Richard: Meine Frage würde zurück zu dem führen, über das wir zu Beginn des Interviews gesprochen haben. So etwas wie Beispiele für die Hindernisse, die wir im Zuge der extremen zeitlichen und räumlichen Entfernung, unter der wir arbeiten, überwinden müssen. Als ich 2007 in die Band einstieg, waren die Vorbedingungen wahnwitzig. In weniger als zwei Wochen musste ich mir ganz alleine den gesamten RED DONS-Katalog inklusive ein paar OBSERVER-Sachen aneignen. Nach diesen zwei Wochen kam Doug nach Portland und wir beide studierten zusammen das Material ein, aus dem „Death To Idealism“ hervorging. Doug und ich probten etwa eine Woche lang zehn Stunden pro Tag. Daniel und Justin traf ich zum allerersten Mal im Studio. Sie waren vorher fünf Wochen mit den CLOROX GIRLS getourt.

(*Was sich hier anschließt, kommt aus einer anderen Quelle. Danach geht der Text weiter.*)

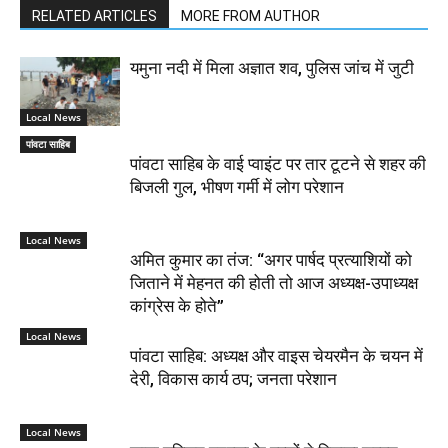
RELATED ARTICLES
MORE FROM AUTHOR
यमुना नदी में मिला अज्ञात शव, पुलिस जांच में जुटी
Local News
पांवटा साहिब
पांवटा साहिब के वाई प्वाइंट पर तार टूटने से शहर की
बिजली गुल, भीषण गर्मी में लोग परेशान
Local News
अमित कुमार का तंज: “अगर पार्षद प्रत्याशियों को
जिताने में मेहनत की होती तो आज अध्यक्ष-उपाध्यक्ष
कांग्रेस के होते”
Local News
पांवटा साहिब: अध्यक्ष और वाइस चेयरमैन के चयन में
देरी, विकास कार्य ठप; जनता परेशान
Local News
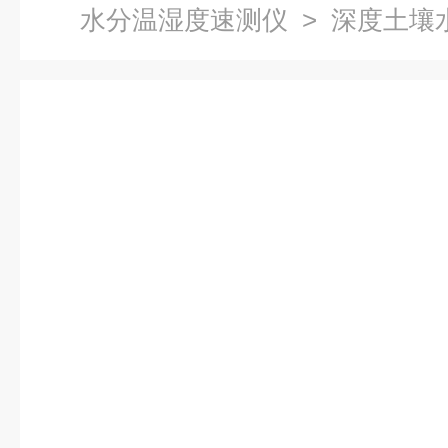
水分温湿度速测仪
> 深度土壤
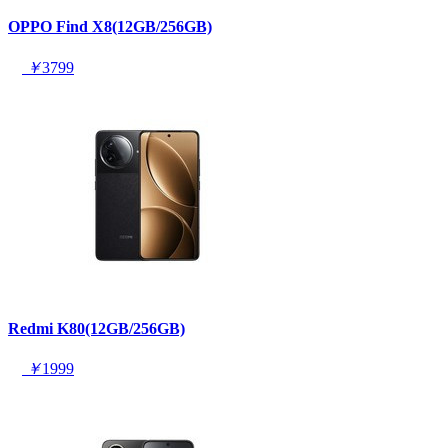
OPPO Find X8(12GB/256GB)
￥
3799
Redmi K80(12GB/256GB)
￥
1999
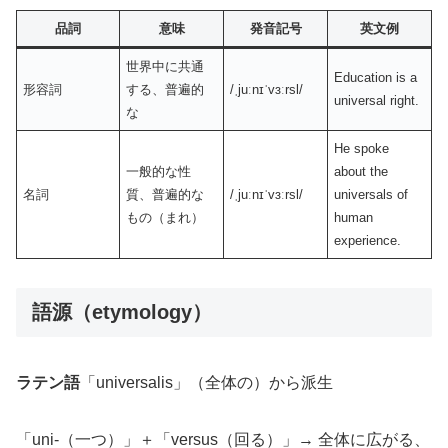
品詞
意味
発音記号
英文例
世界中に共通
Education is a
形容詞
する、普遍的
/ˌjuːnɪˈvɜːrsl/
universal right.
な
He spoke
一般的な性
about the
名詞
質、普遍的な
/ˌjuːnɪˈvɜːrsl/
universals of
もの（まれ）
human
experience.
語源（etymology）
ラテン語
「universalis」（全体の）から派生
「uni-（一つ）」＋「versus（回る）」→ 全体に広がる、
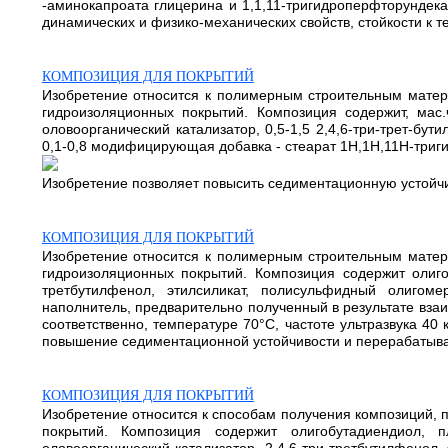
-аминокапроата глицерина и 1,1,11-тригидроперфторундека
динамических и физико-механических свойств, стойкости к т
КОМПОЗИЦИЯ ДЛЯ ПОКРЫТИЙ
Изобретение относится к полимерным строительным матери
гидроизоляционных покрытий. Композиция содержит, мас.ч
оловоорганический катализатор, 0,5-1,5 2,4,6-три-трет-бут
0,1-0,8 модифицирующая добавка - стеарат 1Н,1H,11Н-тр
Изобретение позволяет повысить седиментационную устойчив
КОМПОЗИЦИЯ ДЛЯ ПОКРЫТИЙ
Изобретение относится к полимерным строительным матери
гидроизоляционных покрытий. Композиция содержит олигоб
третбутилфенол, этилсиликат, полисульфидный олигоме
наполнитель, предварительно полученный в результате вза
соответственно, температуре 70°C, частоте ультразвука 4
повышение седиментационной устойчивости и перерабатывае
КОМПОЗИЦИЯ ДЛЯ ПОКРЫТИЙ
Изобретение относится к способам получения композиций, 
покрытий. Композиция содержит олигобутадиендиол, п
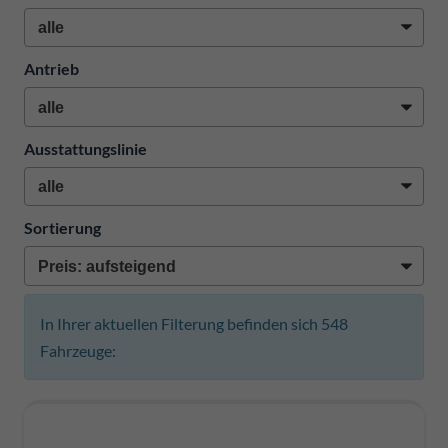
Antrieb
Ausstattungslinie
Sortierung
In Ihrer aktuellen Filterung befinden sich
548
Fahrzeuge:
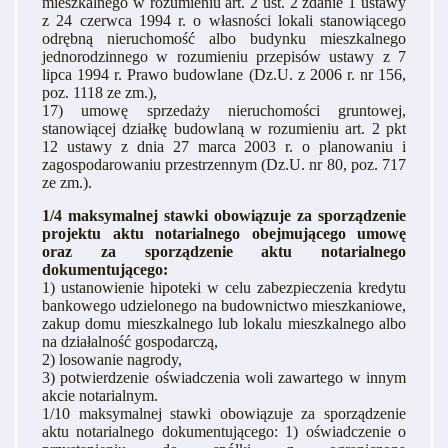
mieszkalnego w rozumieniu art. 2 ust. 2 zdanie 1 ustawy
z 24 czerwca 1994 r. o własności lokali stanowiącego
odrębną nieruchomość albo budynku mieszkalnego
jednorodzinnego w rozumieniu przepisów ustawy z 7
lipca 1994 r. Prawo budowlane (Dz.U. z 2006 r. nr 156,
poz. 1118 ze zm.),
17) umowę sprzedaży nieruchomości gruntowej,
stanowiącej działkę budowlaną w rozumieniu art. 2 pkt
12 ustawy z dnia 27 marca 2003 r. o planowaniu i
zagospodarowaniu przestrzennym (Dz.U. nr 80, poz. 717
ze zm.).
1/4 maksymalnej stawki obowiązuje za sporządzenie
projektu aktu notarialnego obejmującego umowę
oraz za sporządzenie aktu notarialnego
dokumentującego:
1) ustanowienie hipoteki w celu zabezpieczenia kredytu
bankowego udzielonego na budownictwo mieszkaniowe,
zakup domu mieszkalnego lub lokalu mieszkalnego albo
na działalność gospodarczą,
2) losowanie nagrody,
3) potwierdzenie oświadczenia woli zawartego w innym
akcie notarialnym.
1/10 maksymalnej stawki obowiązuje za sporządzenie
aktu notarialnego dokumentującego: 1) oświadczenie o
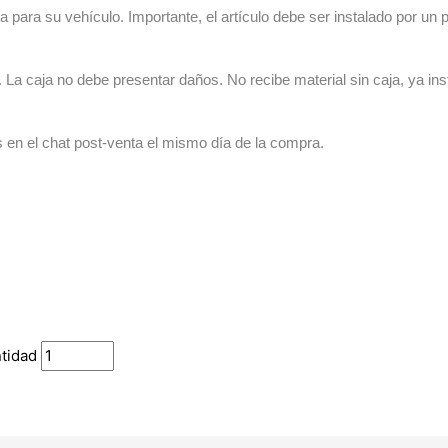
 para su vehículo. Importante, el artículo debe ser instalado por un p
La caja no debe presentar daños. No recibe material sin caja, ya ins
s en el chat post-venta el mismo día de la compra.
tidad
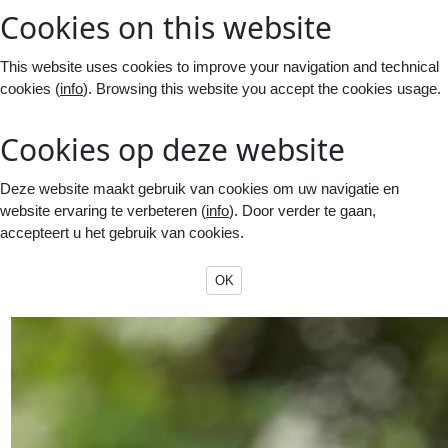
Cookies on this website
This website uses cookies to improve your navigation and technical
cookies (
info
). Browsing this website you accept the cookies usage.
Cookies op deze website
Deze website maakt gebruik van cookies om uw navigatie en
website ervaring te verbeteren (
info
). Door verder te gaan,
accepteert u het gebruik van cookies.
OK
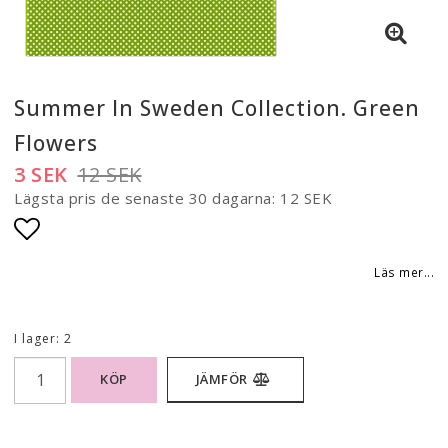
Summer In Sweden Collection. Green
Flowers
3 SEK
12 SEK
Lägsta pris de senaste 30 dagarna
12 SEK
Lägg till i favoritlistan
Läs mer...
I lager: 2
KÖP
JÄMFÖR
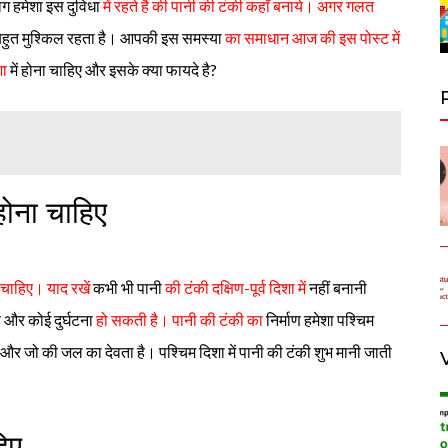
ग हमेशा इस दुविधा
में रहते है की पानी की टंकी कहाँ बनाये। अगर गलत
हुत मुश्किल रहता है। आपकी इस समस्या
का समाधान आज की इस पोस्ट में
शा
में होना चाहिए और इसके क्या फायदे है?
 होना चाहिए
ा चाहिए। याद रखें
कभी भी पानी
की टंकी दक्षिण-पूर्व दिशा में
नहीं बनानी
और कोई दुर्घटना
हो सकती है। पानी की टंकी का
निर्माण हमेशा पश्चिम
ै और जो की जल का देवता है। पश्चिम दिशा में पानी की टंकी शुभ मानी जाती
हिए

Die beiden haben sich direkt nach dem letzten CLOROX GIRLS-Konzert in San Francisco auf den Weg gemacht und sind die ganze Nacht durch nach Portland gefahren, damit sie rechtzeitig zum ersten Aufnahmetag der neuen RED DONS-LP ankommen. Auf dieser ersten LP gibt es einen Song namens „Everyday distraction“. Die Aufnahme auf dem Album ist das erste Mal überhaupt, dass wir alle vier diesen Song zusammen spielen. Kein Probelauf, wir haben einfach das Tape mitlaufen lassen und geguckt, was dabei rauskommt. Justin verabschiedete sich ein paar Tage später für eine weitere Tour und Doug, Hajji und ich beendeten die Aufnahmen. Justin habe ich erst zu Beginn der RED DONS-Tour gegen Ende des Jahres in Amsterdam wiedergesehen. So ist diese Band. Keine Zeit für irgendwas außer „Los!“ Ich würde gerne sagen, dass sich etwas geändert hat, aber bei „The Dead Hand Of Tradition“ war es wieder genauso. Doug flog nur zweimal nach Portland, wo er und ich ein paar Tage lang Demos aufnahmen. Kein Hajji und nicht wirklich viel Zeit, um die Songs zusammenzuzimmern. Doug hat diese Songs mehr oder weniger alleine in Providence und Chicago geschrieben. Dann haben wir uns alle in Portland getroffen, um sie aufzunehmen. Als Band hatten wir nur ein kleines Zeitfenster, um jeden neuen Song, die Melodie, die Botschaft, den Gesamteindruck hinzubekommen. Das war, wie immer, eine ganz schön anstrengende Angelegenheit.

Doug: Dazu passt auch, dass unsere Gitarristin Ruby Sparks nicht an diesem Interview teilnehmen konnte, weil sie schon wieder auf Europatournee mit ihrer „anderen“ Band THE STOPS ist. Ihr neues Album „Nameless Faces“ auf Sabotage ist eine der besten Veröffentlichungen 2015. Das sollte wirklich jeder entdecken, ihr werdet nicht enttäuscht sein.